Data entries
------------------------

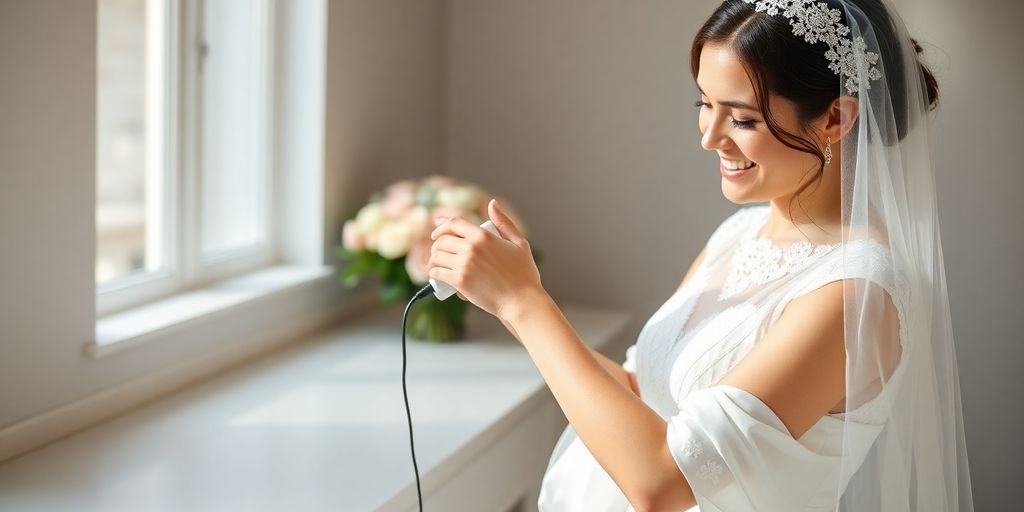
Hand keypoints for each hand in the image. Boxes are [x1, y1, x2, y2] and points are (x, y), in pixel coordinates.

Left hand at [428, 198, 544, 320]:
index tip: (436, 233)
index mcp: (484, 235)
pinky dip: (434, 274)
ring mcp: (464, 264)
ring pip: (437, 256)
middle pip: (442, 240)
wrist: (522, 301)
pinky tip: (437, 276)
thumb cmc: (523, 274)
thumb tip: (492, 203)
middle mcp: (471, 247)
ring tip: (436, 265)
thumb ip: (504, 222)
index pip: (454, 224)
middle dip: (437, 245)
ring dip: (433, 260)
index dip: (441, 226)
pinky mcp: (460, 281)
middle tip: (438, 253)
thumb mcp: (519, 243)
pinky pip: (437, 273)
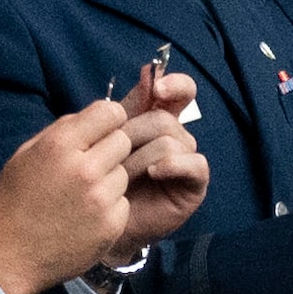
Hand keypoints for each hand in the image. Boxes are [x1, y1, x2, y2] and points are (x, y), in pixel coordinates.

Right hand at [0, 100, 132, 293]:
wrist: (9, 257)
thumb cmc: (14, 202)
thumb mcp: (25, 155)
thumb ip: (60, 131)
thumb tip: (90, 117)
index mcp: (60, 145)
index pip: (109, 111)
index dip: (107, 119)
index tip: (101, 130)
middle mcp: (84, 168)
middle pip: (123, 140)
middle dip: (110, 148)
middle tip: (91, 165)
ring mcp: (101, 198)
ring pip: (124, 173)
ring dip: (110, 179)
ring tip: (83, 196)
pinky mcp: (112, 224)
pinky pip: (123, 203)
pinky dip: (110, 207)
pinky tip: (86, 217)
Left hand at [106, 66, 208, 263]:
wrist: (97, 223)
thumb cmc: (99, 181)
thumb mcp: (107, 139)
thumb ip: (127, 106)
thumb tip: (148, 70)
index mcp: (157, 120)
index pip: (179, 91)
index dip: (174, 84)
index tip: (157, 87)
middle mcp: (176, 136)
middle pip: (166, 117)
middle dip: (134, 132)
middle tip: (111, 153)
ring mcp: (186, 160)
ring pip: (174, 139)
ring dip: (143, 155)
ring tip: (121, 175)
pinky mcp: (195, 184)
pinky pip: (195, 163)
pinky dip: (173, 164)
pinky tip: (153, 173)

------------------------

ABOUT THIS TASK — Find "index tip: (157, 87)" in the data above, then repeat that line and all lines after it exactly, ending with the final line.

RESPONSE TO THIS EXERCISE —
index tip: (157, 87)
middle mcp: (176, 136)
middle pip: (166, 117)
middle dip: (134, 132)
middle tip: (111, 153)
ring mcp: (186, 160)
ring pip: (174, 139)
ring dip: (143, 155)
ring tip: (121, 175)
pinky mcp: (195, 184)
pinky pip: (195, 163)
pinky dip: (173, 164)
pinky tip: (153, 173)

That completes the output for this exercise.